INSTRUCTIONS TO FOLLOW –
Transcribe the part of the book review that begins at the words "When our business" and stops after the words "fat to cut.".

A review of ‘The Pruning Principle’, by Dr Simon Breakspear & Michael Rosenbrock
I’ve always prided myself on being efficient. One of the mantras I picked up early in my career from my former Principal Eloise Beveridge was “do it now.” If you’ve got a minute, send the email, make the call, tick the task off. That habit has kept me afloat through many seasons of leadership, and for a long time, it worked beautifully. But lately, I’ve felt its limits.
During my time at Lobethal Lutheran, our enrolments have almost doubled. It’s a milestone we’re proud of, a sign that families trust what we’re building. But with that growth has come a new kind of pressure. More students mean more needs. More communication. More logistics. More of everything. And in a small school, where everyone already wears multiple hats, that “more” can slide from stretching to overwhelming in no time.
When our business manager handed me a copy of The Pruning Principle by Simon Breakspear and Michael Rosenbrock, I didn’t expect it to strike such a chord. I was grateful, always open to a good leadership read, but also a little sceptical. After all, we’re a small school. We run lean. There’s no fat to cut.
But as I began reading, I quickly realised this wasn’t a book about trimming excess. It was about something far more pertinent – leading with clarity in the midst of complexity. It was about making space for what matters most, even when everything feels essential. And it was exactly what I needed.

GIVEN DATA –
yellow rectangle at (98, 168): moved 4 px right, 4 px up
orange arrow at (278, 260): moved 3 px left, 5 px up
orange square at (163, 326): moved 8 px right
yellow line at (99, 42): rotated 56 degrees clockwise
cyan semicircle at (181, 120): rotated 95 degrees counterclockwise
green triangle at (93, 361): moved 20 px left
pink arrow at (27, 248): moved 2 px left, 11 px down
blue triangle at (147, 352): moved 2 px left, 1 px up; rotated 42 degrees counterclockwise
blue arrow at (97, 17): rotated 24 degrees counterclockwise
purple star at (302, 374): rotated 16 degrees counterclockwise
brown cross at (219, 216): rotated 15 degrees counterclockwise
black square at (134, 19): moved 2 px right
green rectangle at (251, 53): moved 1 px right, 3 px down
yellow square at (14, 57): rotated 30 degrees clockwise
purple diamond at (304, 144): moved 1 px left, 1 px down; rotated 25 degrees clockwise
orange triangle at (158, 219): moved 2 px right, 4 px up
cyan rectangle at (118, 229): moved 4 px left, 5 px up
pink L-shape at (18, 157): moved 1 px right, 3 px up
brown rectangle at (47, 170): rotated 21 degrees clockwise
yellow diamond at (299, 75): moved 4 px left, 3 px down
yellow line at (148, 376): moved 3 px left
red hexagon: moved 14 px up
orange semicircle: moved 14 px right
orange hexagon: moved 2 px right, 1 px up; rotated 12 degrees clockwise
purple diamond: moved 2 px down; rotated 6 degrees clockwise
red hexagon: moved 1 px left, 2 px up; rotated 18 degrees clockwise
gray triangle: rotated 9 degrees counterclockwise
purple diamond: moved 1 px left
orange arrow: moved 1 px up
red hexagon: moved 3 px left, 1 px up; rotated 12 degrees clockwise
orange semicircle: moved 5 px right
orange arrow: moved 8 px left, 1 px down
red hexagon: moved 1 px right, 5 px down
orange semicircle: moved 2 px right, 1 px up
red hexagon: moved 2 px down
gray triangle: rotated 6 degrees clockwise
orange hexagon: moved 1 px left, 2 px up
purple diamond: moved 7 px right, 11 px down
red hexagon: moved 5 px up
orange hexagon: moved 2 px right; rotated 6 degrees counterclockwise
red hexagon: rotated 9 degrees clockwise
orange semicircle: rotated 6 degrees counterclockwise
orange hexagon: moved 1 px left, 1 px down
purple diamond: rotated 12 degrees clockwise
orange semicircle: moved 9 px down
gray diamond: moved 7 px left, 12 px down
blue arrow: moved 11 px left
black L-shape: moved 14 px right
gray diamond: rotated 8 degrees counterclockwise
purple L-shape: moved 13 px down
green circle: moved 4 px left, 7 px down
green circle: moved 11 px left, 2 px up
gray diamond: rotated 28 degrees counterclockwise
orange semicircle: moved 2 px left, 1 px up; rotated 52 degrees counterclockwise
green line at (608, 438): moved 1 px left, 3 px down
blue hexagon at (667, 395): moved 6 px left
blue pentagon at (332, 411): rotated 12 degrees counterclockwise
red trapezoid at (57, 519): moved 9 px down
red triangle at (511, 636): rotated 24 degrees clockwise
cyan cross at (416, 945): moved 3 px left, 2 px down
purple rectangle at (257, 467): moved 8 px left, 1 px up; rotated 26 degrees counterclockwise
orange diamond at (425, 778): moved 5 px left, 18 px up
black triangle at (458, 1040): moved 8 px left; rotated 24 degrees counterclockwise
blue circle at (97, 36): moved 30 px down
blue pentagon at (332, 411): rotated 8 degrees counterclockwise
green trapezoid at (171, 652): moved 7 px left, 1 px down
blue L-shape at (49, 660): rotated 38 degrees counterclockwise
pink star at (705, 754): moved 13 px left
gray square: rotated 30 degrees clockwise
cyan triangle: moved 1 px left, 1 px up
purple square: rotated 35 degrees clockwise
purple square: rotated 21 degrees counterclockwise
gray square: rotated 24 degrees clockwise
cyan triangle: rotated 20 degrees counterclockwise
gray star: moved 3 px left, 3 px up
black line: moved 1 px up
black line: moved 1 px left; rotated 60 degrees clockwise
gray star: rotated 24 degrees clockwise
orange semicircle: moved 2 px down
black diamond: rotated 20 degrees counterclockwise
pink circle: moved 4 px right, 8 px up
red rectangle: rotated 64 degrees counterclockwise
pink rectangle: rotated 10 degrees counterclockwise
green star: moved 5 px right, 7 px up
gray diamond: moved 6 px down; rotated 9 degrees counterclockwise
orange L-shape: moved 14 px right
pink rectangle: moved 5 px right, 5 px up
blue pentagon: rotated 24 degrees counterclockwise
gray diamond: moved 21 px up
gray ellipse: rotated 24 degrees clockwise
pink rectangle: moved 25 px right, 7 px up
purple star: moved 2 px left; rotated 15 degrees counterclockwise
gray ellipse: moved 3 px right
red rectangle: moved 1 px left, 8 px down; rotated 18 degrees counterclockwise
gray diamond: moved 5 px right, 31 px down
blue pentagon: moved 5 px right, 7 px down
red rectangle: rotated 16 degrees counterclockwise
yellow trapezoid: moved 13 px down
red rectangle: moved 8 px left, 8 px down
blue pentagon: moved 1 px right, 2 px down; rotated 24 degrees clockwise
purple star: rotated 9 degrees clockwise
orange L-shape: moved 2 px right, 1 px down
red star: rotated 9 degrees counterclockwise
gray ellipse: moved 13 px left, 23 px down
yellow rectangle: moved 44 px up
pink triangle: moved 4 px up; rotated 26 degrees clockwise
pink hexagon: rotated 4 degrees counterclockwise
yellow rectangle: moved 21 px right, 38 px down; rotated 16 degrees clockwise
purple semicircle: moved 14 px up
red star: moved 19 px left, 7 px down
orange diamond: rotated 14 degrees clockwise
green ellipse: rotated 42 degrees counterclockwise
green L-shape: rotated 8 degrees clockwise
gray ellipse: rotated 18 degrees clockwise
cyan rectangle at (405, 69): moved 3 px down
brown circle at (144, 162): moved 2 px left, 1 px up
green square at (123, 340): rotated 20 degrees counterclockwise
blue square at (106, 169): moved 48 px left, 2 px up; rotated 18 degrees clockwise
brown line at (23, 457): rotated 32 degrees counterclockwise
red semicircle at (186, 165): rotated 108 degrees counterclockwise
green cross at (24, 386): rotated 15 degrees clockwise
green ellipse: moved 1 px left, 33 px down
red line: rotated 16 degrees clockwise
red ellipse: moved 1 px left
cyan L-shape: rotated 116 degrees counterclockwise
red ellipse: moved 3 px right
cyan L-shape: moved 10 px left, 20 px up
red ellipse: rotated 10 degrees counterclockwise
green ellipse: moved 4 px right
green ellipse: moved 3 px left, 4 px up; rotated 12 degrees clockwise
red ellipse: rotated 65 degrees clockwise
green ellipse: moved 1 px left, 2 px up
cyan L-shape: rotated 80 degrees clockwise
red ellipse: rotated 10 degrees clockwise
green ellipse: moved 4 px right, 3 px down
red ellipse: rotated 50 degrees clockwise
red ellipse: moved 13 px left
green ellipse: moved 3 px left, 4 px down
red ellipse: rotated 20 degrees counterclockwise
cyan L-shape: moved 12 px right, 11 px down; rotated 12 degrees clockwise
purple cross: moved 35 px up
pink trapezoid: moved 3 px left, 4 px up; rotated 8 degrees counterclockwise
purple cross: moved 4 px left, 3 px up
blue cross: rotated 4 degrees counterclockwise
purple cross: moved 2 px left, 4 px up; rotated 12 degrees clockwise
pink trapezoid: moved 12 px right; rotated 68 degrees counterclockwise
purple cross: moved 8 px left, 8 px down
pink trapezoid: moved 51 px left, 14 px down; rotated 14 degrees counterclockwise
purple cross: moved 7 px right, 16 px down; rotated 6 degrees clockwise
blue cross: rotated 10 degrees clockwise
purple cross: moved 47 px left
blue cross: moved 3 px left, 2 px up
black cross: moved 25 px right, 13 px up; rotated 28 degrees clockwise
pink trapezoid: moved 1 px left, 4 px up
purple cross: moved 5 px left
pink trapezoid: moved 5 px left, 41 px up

COMPLETED EXERCISE –
When our business manager handed me a copy of The Pruning Principle by Simon Breakspear and Michael Rosenbrock, I didn’t expect it to strike such a chord. I was grateful, always open to a good leadership read, but also a little sceptical. After all, we’re a small school. We run lean. There’s no fat to cut.